Similar results were found by Barooah et al. (2019) and Raafat Rowida et al. (2020). They reported that serum levels of ALT, AST, and bilirubin were higher among patients of HCC than those of chronic liver disease [22, 25]. Also, Bruix and Sherman (2011) showed that the serum level of ALT and AST were elevated in HCC especially the advanced cases, and the difference becomes greater as the disease progresses [26]. On the other hand, AFP levels may be normal in up to 40% of patients with HCC, particularly during the early stages (low sensitivity). Elevated AFP levels may be seen in patients with cirrhosis or exacerbations of chronic hepatitis (low specificity) [27].
Our study revealed that patients with HCC had a higher frequency of Apa-I CC genotype compared to those with chronic hepatitis C or control. These results are similar to those found by Barooah et al. (2019), Raafat Rowida et al. (2020), and Hung et al. (2014) [22, 25, 28]. Hung et al. (2014) revealed that patients carrying the corresponding APa-1 CC genotype had a higher prevalence of HCC than those with CA or AA type.
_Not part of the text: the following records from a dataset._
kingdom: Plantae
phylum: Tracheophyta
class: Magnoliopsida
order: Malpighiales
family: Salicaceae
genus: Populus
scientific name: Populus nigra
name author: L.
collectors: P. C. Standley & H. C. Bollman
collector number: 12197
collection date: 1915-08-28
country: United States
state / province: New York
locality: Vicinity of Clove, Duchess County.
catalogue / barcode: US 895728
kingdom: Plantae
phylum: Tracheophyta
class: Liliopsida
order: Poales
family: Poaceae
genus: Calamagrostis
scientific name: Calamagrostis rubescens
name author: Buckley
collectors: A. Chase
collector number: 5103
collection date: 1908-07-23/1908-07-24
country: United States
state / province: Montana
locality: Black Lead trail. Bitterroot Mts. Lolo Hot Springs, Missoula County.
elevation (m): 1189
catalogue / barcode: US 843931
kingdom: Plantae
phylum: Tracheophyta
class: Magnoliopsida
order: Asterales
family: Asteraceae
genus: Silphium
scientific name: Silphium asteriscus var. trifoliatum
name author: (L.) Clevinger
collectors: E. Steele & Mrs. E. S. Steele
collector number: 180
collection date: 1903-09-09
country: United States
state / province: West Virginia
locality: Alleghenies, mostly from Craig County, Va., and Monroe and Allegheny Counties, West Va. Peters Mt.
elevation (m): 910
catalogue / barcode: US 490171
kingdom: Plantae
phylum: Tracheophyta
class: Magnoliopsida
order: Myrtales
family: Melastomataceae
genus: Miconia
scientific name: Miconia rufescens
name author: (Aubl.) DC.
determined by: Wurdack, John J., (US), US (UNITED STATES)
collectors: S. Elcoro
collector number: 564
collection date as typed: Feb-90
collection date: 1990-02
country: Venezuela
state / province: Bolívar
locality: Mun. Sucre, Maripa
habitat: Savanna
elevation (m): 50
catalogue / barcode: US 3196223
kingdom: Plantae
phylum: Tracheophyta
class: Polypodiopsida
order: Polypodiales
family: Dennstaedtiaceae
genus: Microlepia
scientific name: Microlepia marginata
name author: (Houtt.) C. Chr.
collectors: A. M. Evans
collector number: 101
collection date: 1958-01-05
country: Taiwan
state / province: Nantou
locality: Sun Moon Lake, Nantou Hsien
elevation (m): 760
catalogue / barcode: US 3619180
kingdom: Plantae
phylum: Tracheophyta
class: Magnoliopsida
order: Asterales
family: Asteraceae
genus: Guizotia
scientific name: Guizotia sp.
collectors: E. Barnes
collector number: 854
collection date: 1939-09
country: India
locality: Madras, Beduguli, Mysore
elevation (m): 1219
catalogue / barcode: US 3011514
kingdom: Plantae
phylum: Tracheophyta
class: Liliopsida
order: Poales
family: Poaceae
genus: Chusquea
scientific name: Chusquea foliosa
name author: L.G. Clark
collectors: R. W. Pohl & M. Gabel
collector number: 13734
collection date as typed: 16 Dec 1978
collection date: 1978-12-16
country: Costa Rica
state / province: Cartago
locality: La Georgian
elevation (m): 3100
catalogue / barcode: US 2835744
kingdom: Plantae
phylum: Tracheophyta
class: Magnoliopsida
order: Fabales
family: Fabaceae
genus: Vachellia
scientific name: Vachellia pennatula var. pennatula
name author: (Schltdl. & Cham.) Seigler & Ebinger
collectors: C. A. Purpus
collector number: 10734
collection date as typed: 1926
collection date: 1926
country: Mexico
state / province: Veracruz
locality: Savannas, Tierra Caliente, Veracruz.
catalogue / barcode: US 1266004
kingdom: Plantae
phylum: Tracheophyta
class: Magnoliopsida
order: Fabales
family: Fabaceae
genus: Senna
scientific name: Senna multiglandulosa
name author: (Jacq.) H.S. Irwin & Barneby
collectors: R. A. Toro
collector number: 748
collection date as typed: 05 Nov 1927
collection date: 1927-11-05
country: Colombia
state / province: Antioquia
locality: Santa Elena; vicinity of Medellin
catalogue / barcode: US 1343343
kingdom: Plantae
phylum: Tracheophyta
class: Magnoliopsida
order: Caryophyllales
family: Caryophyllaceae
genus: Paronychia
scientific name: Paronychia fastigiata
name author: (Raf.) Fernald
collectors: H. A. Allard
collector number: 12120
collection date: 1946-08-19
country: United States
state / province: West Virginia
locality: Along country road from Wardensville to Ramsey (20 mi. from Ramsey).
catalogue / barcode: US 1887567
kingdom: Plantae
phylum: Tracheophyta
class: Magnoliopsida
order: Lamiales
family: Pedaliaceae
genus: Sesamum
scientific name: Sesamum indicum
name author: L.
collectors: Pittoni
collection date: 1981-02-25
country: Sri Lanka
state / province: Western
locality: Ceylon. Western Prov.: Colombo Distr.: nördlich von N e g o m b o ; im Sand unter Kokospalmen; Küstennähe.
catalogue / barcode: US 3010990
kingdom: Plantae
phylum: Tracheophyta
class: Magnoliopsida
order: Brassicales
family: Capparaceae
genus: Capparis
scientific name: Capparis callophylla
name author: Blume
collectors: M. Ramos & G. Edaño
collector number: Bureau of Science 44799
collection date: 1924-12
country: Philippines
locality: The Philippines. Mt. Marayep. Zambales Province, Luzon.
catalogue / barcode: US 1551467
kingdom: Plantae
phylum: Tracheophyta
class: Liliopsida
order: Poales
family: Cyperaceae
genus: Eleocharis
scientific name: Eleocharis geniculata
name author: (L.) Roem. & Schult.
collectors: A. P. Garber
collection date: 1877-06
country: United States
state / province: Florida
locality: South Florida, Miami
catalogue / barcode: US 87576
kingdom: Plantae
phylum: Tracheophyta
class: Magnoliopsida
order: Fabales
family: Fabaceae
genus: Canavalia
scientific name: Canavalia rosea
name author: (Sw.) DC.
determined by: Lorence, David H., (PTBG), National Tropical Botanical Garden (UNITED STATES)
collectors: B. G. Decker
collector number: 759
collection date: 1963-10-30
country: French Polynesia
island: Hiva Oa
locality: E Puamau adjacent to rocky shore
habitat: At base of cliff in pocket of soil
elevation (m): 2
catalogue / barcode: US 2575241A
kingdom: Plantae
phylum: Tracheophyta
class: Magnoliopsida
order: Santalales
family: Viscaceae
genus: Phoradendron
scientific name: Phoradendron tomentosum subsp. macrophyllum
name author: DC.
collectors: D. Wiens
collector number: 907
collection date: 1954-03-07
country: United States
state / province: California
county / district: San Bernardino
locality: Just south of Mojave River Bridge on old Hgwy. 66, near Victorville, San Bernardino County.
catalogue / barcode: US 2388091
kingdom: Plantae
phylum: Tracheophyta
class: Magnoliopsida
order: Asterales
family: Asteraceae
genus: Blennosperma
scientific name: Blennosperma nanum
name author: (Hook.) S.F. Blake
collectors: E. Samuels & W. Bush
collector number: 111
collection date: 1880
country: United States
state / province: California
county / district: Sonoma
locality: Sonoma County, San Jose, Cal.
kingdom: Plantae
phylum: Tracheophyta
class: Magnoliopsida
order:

They revealed that age, male gender, lower platelet count (< 15 × 104/μL), and Apa-1 CC genotype were independent predictors for developing HCC [28]. Barooah et al. (2019) found that the frequency of the Apa-I CC genotype and ApaI C allele of the VDR gene was significantly higher in HCC and cirrhotic patients than controls. After adjusting for other covariates (age, gender, platelet count, AST, ALT, serum albumin, and viral load), logistic regression analysis showed that the Apa-I CC genotype was independent predictor of HCC development [22]. Baur et al. showed that Apa1 CC genotype was associated with a rapid fibrosis progression in cirrhotic HCV patients [29].
Our study showed a significant relation between Apa-1 VDR genotypes and AFP levels. This result was similar to that found by Raafat Rowida et al. (2020). Similar to our findings, they found that AFP was highest in those with the CC variant and platelet count was low in both CC and CA groups. However, in our study, platelet count did not reach a significant level as detected by them. They also found that Child-Pugh class C was more frequent in the CC group [25].